Gore, of course, did not exactly discover Love Canal or that chemicals had been spilled there in 1978, as several journalists dutifully reported in Wednesday’s newspapers.

Pres. Jimmy Carter had declared the site a disaster area months before Gore came along, allowing then-New York Gov. Hugh L. Carey to petition for federal clean-up funds.

No one contends Gore didn’t play a role (as with that little thing about Internet invention), but he didn’t exactly start it all either.

So what else should Gore quickly grab credit for before someone else comes along and snatches it away? Send us your suggestions for the “Al Gore Mad Inventor’s Club.”

And the Winner Is …

Last week we asked you to translate a press release from the Western Fuels Association that, shall we say, was a touch difficult to decipher. The gist of it was that Carol Browner and her EPA cronies should keep their dirty paws out of the carbon-dioxide regulation business.

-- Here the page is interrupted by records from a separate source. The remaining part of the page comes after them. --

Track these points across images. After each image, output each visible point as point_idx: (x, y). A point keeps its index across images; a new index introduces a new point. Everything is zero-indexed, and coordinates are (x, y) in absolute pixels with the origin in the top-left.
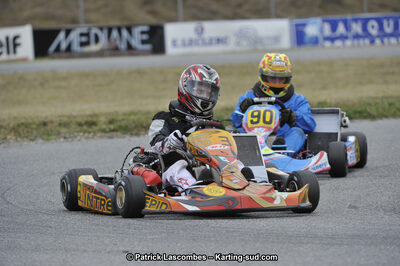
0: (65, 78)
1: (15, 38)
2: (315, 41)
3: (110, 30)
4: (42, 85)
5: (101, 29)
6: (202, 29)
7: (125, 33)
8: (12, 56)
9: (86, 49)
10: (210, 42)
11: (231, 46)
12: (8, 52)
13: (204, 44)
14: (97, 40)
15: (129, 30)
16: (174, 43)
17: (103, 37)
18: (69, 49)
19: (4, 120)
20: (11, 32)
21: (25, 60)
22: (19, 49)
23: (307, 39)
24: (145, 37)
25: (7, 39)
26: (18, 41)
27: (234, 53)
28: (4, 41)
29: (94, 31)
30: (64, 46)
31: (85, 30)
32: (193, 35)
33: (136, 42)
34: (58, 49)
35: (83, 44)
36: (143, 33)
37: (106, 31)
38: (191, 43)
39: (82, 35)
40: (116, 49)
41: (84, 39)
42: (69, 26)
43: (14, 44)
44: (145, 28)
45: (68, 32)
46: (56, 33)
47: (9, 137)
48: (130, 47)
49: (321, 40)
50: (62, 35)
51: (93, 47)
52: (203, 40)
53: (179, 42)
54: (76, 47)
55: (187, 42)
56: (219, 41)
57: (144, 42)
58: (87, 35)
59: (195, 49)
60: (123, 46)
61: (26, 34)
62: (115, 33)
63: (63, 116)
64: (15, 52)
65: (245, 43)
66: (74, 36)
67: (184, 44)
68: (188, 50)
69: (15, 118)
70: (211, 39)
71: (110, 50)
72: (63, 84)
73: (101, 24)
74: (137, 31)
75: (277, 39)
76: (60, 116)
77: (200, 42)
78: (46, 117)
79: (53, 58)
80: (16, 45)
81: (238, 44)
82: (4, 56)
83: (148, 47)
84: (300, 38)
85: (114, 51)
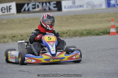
0: (27, 20)
1: (10, 6)
2: (114, 6)
3: (43, 3)
4: (20, 23)
5: (40, 3)
6: (75, 2)
7: (48, 4)
8: (9, 13)
9: (35, 10)
10: (78, 7)
11: (85, 8)
12: (7, 12)
13: (76, 7)
14: (38, 7)
15: (49, 3)
16: (65, 7)
17: (40, 6)
18: (28, 10)
19: (7, 35)
20: (8, 4)
21: (13, 14)
22: (11, 10)
23: (111, 5)
24: (55, 5)
25: (7, 7)
26: (11, 8)
27: (86, 10)
28: (6, 8)
29: (37, 4)
30: (27, 9)
31: (34, 4)
32: (72, 5)
33: (52, 7)
34: (25, 10)
35: (33, 8)
36: (54, 4)
37: (41, 4)
38: (71, 7)
39: (33, 5)
40: (45, 10)
41: (34, 7)
42: (28, 2)
43: (9, 9)
44: (55, 2)
45: (28, 4)
46: (24, 5)
47: (9, 41)
48: (50, 9)
49: (116, 5)
50: (26, 5)
51: (37, 9)
52: (75, 6)
53: (67, 7)
54: (31, 9)
55: (69, 7)
56: (80, 6)
57: (54, 7)
58: (35, 5)
59: (72, 9)
60: (47, 9)
61: (13, 5)
62: (44, 4)
63: (28, 33)
64: (10, 11)
65: (90, 7)
66: (30, 5)
67: (68, 8)
68: (70, 10)
69: (11, 34)
70: (78, 6)
71: (42, 10)
72: (27, 22)
73: (39, 1)
74: (52, 3)
75: (101, 5)
76: (27, 33)
77: (74, 7)
78: (22, 34)
79: (23, 13)
80: (10, 9)
81: (87, 7)
82: (6, 13)
83: (56, 9)
84: (109, 5)
85: (44, 10)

Our winner is a highly placed enviro who chose to remain anonymous. Once again, this is all in the interests of fun and the views expressed in the following submission do not reflect those of this columnist, this magazine, or anybody else you can think of:

A number of left-wing enviro-Commies, not to be confused with the weed-smoking solar-hucksters, yesterday petitioned the Black Helicopter waif Carol Browner to regulate invisible gases released from our most valuable asset — the American automobile. “These people are watermelons,” says Western Fuels Association general manager and chief executive officer Fred Palmer. “Green on the outside, but red on the inside. We cannot allow the Feds to do to us what they did to our friends in Waco,” he continued. “My first sexual experience was in a car,” he said “and you can’t take that away from me.

“Carbon dioxide itself must be defended as the building block of nature that it is. The more I yammer, the more CO2 in the air and the more CO2 in the air the more palm trees we’ll have in Alaska. Therefore, no rational regulatory body can conclude that more CO2 in the air presents a threat to human health and welfare.”